1 $100 note bearing 15% interest for 36 months with monthly payments of$3.47. The note defaulted after 30 payments.

Now we change the sum to stop at the 30th month. We still use an interest rate of 15%.

$$Present Value = \sum_{i=1}^{30}\frac{3.47}{(1+\frac{.15}{12})^{i}} = 86.36$$

Now the present value is only $86.36. What does this mean? It means if we expect to get 15% returns we should only be willing to pay$86.36 for this note. We can use exhaustive search to find the expected interest rate that makes the note worth the $100 we paid for it. $$Present Value = \sum_{i=1}^{30}\frac{3.47}{(1+\frac{.031}{12})^{i}} = 100$$ So it turns out this note was worth the same as a %3.1 return investment. Much less than the stated 15%. Note Paid Off Early What if a note gets paid off early how does that affect our return? Let's calculate return for the same note as above but this time all the remaining principal gets paid off in month 10. Now we must find the present value of the monthly payments up to month 9 and add it to the present value of the bulk principal payment that paid off the loan. The remaining principal when the loan was paid off plust the interest for that period was$80.02.

$$Present Value = \sum_{i=1}^{9}\frac{3.47}{(1+\frac{.15}{12})^{i}} + \frac{80.02}{(1+\frac{.15}{12})^{10}}= 100$$

Even thought the loan was paid off early we still got a 15% return on that note. So it looks like prepayments don't affect your returns. In isolation they don't, but in a portfolio where some notes default prepayments can make your portfolio look better than it is.

If you measure your portfolio performance by default rate prepayments can be  a problem.

Prepayments can keep your default rate low while your portfolio is actually performing very poorly. Imagine 3 scenarios involving prepayments:

In scenario A 100% of loans get paid off after 1 month. You have a portfolio of 100 notes and they all get paid off after just 1 month. So each month you have all your principal back to buy more notes. You go buy more from the same pool of notes that always prepays early. You can do this each month and even though the notes are paid off early you make your expected return because you can alwyas buy more giving you the same rate.

In scenario B 90% of loans get paid back early and 10% default immediately. You buy 100 notes. After 1 month 90 paid back in full and 10 defaulted. So you reinvest in 90 new notes. The next month 81 pay back in full and 9 defaulted. Now you can only buy about 81 notes, just 2 months after you started with 100. If you keep reinvesting you will quickly lose all your money.

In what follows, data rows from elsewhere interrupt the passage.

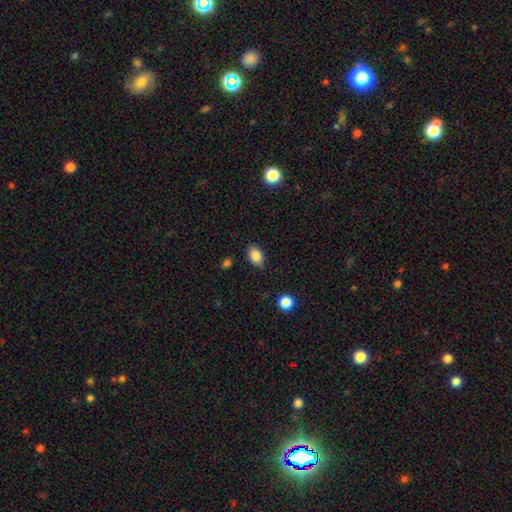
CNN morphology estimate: The model was most divided on "merging": none: 81%, minor disturbance: 14%, major disturbance: 3%, merger: 2%. More confident: smooth or featured — smooth (85%); how rounded — in between (84%).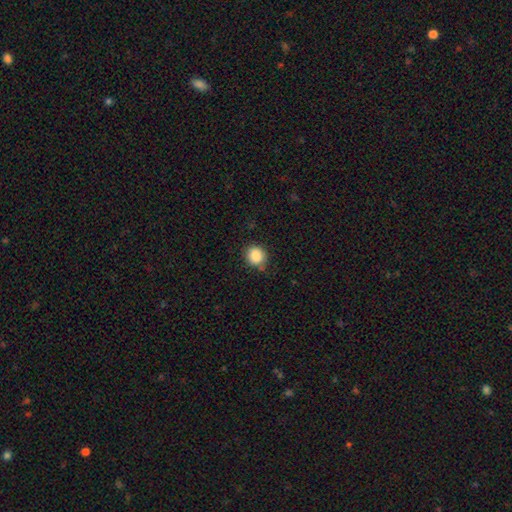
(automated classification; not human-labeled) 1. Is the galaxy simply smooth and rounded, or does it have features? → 86% smooth, 9% star or artifact, 4% featured or disk.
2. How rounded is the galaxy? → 79% round, 20% in between, 1% cigar-shaped.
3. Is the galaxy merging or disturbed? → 78% none, 16% minor disturbance, 3% major disturbance, 2% merger.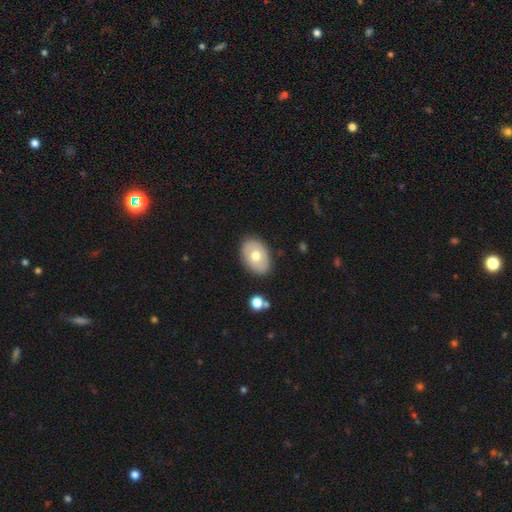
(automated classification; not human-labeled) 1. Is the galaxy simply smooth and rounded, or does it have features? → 64% smooth, 29% featured or disk, 6% star or artifact.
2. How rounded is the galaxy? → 83% in between, 16% round, 1% cigar-shaped.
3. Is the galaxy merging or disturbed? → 84% none, 12% minor disturbance, 3% major disturbance, 2% merger.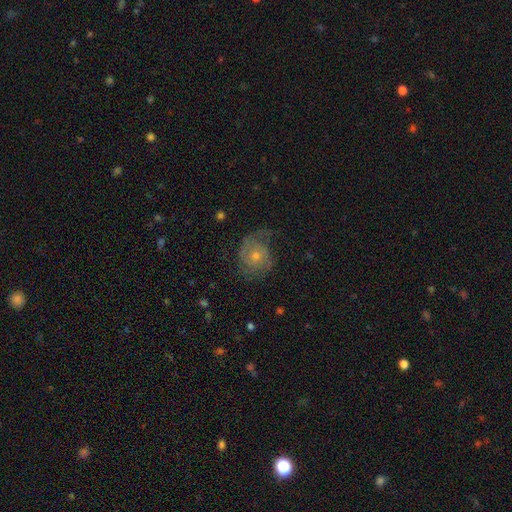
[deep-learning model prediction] Smooth or featured?
  - featured or disk: 66% *
  - smooth: 23%
  - star or artifact: 11%
Edge-on disk?
  - no: 97% *
  - yes: 3%
Bar?
  - no: 81% *
  - weak: 17%
  - strong: 3%
Spiral arms?
  - yes: 88% *
  - no: 12%
Spiral winding?
  - tight: 40% *
  - medium: 39%
  - loose: 21%
Spiral arm count?
  - 2: 51% *
  - can't tell: 23%
  - 1: 11%
  - 3: 9%
  - 4: 3%
  - more than 4: 3%
Bulge size?
  - small: 53% *
  - moderate: 42%
  - large: 2%
  - none: 2%
  - dominant: 1%
Merging?
  - none: 61% *
  - minor disturbance: 22%
  - major disturbance: 15%
  - merger: 1%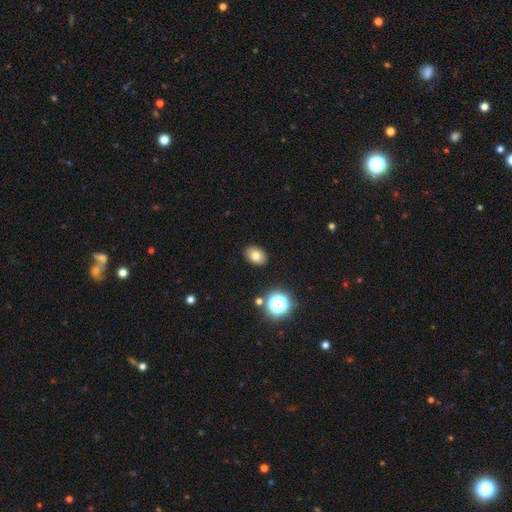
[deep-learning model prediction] smooth 76%, star or artifact 12%, featured or disk 11%. Down the decision tree: how rounded — in between (75%); merging — none (88%).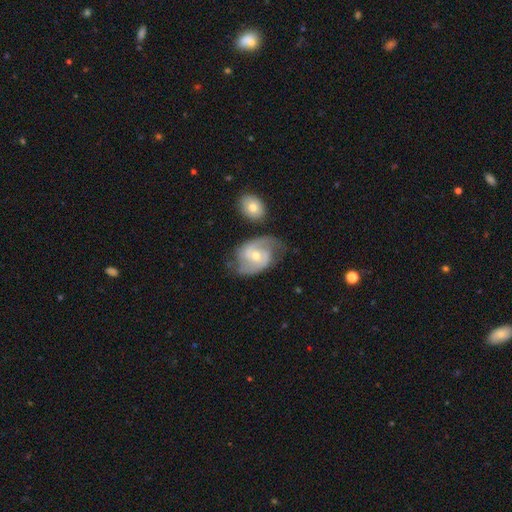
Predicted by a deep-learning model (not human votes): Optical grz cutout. It shows a featured or disk galaxy (84%) with no bar (50%), 2 (84%) medium (52%) spiral arms (94%) and a moderate central bulge (56%). Merging: none (61%).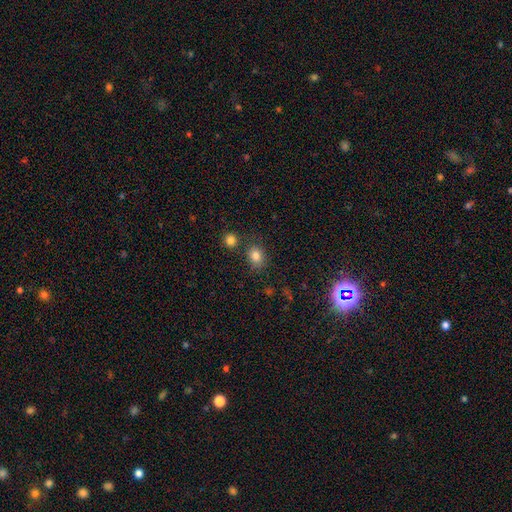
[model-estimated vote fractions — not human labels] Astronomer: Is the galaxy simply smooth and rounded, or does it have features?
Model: smooth — 82%.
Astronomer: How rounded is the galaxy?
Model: round — 54% (runner-up: in between, 45%).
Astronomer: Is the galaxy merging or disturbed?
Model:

In scenario C 90% of loans perform for their entire term and 10% default immediately. You buy 100 notes. After 1 month 10 defualt but the other 90 keep performing for 35 more months. In this situation the defaults don't hurt your portfolio nearly as badly as they do in the prepayment scenario B.

Putting it all together: Evaluating an entire portfolio of notes

The calculations done above for the single note can be applied to an entire portfolio of notes. Just sum the present values of all the notes together. If you find the equivalent interest rate that gives a portfolio present value that equals the value actually paid for all the notes in the portfolio then that is the rate you earned from that portfolio. In future articles we will call that the Portfolio Equivalent Interest Rate or PEIR. Remember this can only be calculated for notes that are finished. One thing to keep in mind is that you should not add notes that defaulted but would not have finished if they did not default to a PEIR calculation. This would inflate the number of defaulting loans in your portfolio calculation because defaults would get added as soon as they default but good loans don't get added until the loan is completed.